◆ **WORK REQUEST**
Would you repeat all the lines below, exactly as they stand?

=-=-=-=-=

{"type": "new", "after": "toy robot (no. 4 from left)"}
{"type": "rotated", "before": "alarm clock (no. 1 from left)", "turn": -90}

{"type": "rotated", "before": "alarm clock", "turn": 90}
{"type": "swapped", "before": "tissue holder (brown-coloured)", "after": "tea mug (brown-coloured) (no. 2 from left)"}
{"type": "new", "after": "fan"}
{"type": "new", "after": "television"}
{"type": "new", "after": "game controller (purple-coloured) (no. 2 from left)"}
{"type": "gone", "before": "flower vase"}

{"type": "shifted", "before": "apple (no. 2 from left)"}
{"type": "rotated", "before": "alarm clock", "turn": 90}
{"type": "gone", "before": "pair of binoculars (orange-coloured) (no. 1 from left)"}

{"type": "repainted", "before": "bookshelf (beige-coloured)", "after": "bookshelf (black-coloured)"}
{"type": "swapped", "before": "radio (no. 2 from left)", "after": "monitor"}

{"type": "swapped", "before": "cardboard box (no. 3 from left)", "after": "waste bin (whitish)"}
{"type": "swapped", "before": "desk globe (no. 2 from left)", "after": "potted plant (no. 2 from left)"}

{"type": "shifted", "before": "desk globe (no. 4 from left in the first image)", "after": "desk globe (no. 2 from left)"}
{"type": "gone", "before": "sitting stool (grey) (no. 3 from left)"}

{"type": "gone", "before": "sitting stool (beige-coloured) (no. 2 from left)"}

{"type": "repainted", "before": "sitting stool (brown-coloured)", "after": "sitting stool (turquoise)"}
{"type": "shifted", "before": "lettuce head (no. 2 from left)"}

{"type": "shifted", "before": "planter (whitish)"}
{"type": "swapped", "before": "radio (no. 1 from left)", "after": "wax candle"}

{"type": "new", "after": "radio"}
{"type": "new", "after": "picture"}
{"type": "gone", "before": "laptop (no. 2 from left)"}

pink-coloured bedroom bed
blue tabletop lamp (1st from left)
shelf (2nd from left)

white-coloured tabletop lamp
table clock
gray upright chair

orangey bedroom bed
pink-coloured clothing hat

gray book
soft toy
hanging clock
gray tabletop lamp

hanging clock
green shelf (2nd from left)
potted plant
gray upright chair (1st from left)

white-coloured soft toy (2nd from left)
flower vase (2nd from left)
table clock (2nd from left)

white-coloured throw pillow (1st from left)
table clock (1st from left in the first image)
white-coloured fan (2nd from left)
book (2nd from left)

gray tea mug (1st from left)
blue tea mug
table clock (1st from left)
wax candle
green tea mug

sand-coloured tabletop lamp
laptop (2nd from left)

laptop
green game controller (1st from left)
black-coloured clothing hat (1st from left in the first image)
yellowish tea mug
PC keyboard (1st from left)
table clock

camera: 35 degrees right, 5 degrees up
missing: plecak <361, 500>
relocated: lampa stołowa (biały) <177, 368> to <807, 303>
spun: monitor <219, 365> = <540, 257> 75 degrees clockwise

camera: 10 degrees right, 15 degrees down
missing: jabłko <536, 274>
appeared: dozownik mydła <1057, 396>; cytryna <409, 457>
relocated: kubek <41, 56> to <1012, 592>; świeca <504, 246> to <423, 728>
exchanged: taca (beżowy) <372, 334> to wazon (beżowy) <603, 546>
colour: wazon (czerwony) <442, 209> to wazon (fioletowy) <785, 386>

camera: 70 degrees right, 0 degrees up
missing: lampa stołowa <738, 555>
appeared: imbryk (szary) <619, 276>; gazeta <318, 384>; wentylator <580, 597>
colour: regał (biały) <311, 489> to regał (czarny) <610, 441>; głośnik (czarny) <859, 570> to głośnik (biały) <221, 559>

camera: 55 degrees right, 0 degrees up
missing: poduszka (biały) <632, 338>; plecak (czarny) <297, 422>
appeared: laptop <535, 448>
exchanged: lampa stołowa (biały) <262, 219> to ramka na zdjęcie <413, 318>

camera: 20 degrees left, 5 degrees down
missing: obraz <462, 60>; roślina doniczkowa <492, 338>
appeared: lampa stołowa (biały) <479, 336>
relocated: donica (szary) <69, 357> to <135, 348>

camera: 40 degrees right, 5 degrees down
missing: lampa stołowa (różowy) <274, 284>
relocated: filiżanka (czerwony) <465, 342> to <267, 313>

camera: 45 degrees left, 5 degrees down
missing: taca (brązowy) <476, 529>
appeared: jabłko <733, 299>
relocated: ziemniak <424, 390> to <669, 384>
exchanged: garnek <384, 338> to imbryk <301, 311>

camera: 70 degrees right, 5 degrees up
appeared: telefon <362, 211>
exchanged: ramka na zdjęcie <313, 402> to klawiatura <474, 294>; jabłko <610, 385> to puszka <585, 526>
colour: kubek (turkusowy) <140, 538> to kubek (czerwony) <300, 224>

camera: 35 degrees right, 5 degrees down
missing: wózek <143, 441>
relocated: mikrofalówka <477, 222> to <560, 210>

=-=-=-=-=

◆ **RESPONSE**
{"type": "new", "after": "toy robot (no. 4 from left)"}
{"type": "rotated", "before": "alarm clock (no. 1 from left)", "turn": -90}

{"type": "rotated", "before": "alarm clock", "turn": 90}
{"type": "swapped", "before": "tissue holder (brown-coloured)", "after": "tea mug (brown-coloured) (no. 2 from left)"}
{"type": "new", "after": "fan"}
{"type": "new", "after": "television"}
{"type": "new", "after": "game controller (purple-coloured) (no. 2 from left)"}
{"type": "gone", "before": "flower vase"}

{"type": "shifted", "before": "apple (no. 2 from left)"}
{"type": "rotated", "before": "alarm clock", "turn": 90}
{"type": "gone", "before": "pair of binoculars (orange-coloured) (no. 1 from left)"}

{"type": "repainted", "before": "bookshelf (beige-coloured)", "after": "bookshelf (black-coloured)"}
{"type": "swapped", "before": "radio (no. 2 from left)", "after": "monitor"}

{"type": "swapped", "before": "cardboard box (no. 3 from left)", "after": "waste bin (whitish)"}
{"type": "swapped", "before": "desk globe (no. 2 from left)", "after": "potted plant (no. 2 from left)"}

{"type": "shifted", "before": "desk globe (no. 4 from left in the first image)", "after": "desk globe (no. 2 from left)"}
{"type": "gone", "before": "sitting stool (grey) (no. 3 from left)"}

{"type": "gone", "before": "sitting stool (beige-coloured) (no. 2 from left)"}

{"type": "repainted", "before": "sitting stool (brown-coloured)", "after": "sitting stool (turquoise)"}
{"type": "shifted", "before": "lettuce head (no. 2 from left)"}

{"type": "shifted", "before": "planter (whitish)"}
{"type": "swapped", "before": "radio (no. 1 from left)", "after": "wax candle"}

{"type": "new", "after": "radio"}
{"type": "new", "after": "picture"}
{"type": "gone", "before": "laptop (no. 2 from left)"}

pink-coloured bedroom bed
blue tabletop lamp (1st from left)
shelf (2nd from left)

white-coloured tabletop lamp
table clock
gray upright chair

orangey bedroom bed
pink-coloured clothing hat

gray book
soft toy
hanging clock
gray tabletop lamp

hanging clock
green shelf (2nd from left)
potted plant
gray upright chair (1st from left)

white-coloured soft toy (2nd from left)
flower vase (2nd from left)
table clock (2nd from left)

white-coloured throw pillow (1st from left)
table clock (1st from left in the first image)
white-coloured fan (2nd from left)
book (2nd from left)

gray tea mug (1st from left)
blue tea mug
table clock (1st from left)
wax candle
green tea mug

sand-coloured tabletop lamp
laptop (2nd from left)

laptop
green game controller (1st from left)
black-coloured clothing hat (1st from left in the first image)
yellowish tea mug
PC keyboard (1st from left)
table clock

camera: 35 degrees right, 5 degrees up
missing: plecak <361, 500>
relocated: lampa stołowa (biały) <177, 368> to <807, 303>
spun: monitor <219, 365> = <540, 257> 75 degrees clockwise

camera: 10 degrees right, 15 degrees down
missing: jabłko <536, 274>
appeared: dozownik mydła <1057, 396>; cytryna <409, 457>
relocated: kubek <41, 56> to <1012, 592>; świeca <504, 246> to <423, 728>
exchanged: taca (beżowy) <372, 334> to wazon (beżowy) <603, 546>
colour: wazon (czerwony) <442, 209> to wazon (fioletowy) <785, 386>

camera: 70 degrees right, 0 degrees up
missing: lampa stołowa <738, 555>
appeared: imbryk (szary) <619, 276>; gazeta <318, 384>; wentylator <580, 597>
colour: regał (biały) <311, 489> to regał (czarny) <610, 441>; głośnik (czarny) <859, 570> to głośnik (biały) <221, 559>

camera: 55 degrees right, 0 degrees up
missing: poduszka (biały) <632, 338>; plecak (czarny) <297, 422>
appeared: laptop <535, 448>
exchanged: lampa stołowa (biały) <262, 219> to ramka na zdjęcie <413, 318>

camera: 20 degrees left, 5 degrees down
missing: obraz <462, 60>; roślina doniczkowa <492, 338>
appeared: lampa stołowa (biały) <479, 336>
relocated: donica (szary) <69, 357> to <135, 348>

camera: 40 degrees right, 5 degrees down
missing: lampa stołowa (różowy) <274, 284>
relocated: filiżanka (czerwony) <465, 342> to <267, 313>

camera: 45 degrees left, 5 degrees down
missing: taca (brązowy) <476, 529>
appeared: jabłko <733, 299>
relocated: ziemniak <424, 390> to <669, 384>
exchanged: garnek <384, 338> to imbryk <301, 311>

camera: 70 degrees right, 5 degrees up
appeared: telefon <362, 211>
exchanged: ramka na zdjęcie <313, 402> to klawiatura <474, 294>; jabłko <610, 385> to puszka <585, 526>
colour: kubek (turkusowy) <140, 538> to kubek (czerwony) <300, 224>

camera: 35 degrees right, 5 degrees down
missing: wózek <143, 441>
relocated: mikrofalówka <477, 222> to <560, 210>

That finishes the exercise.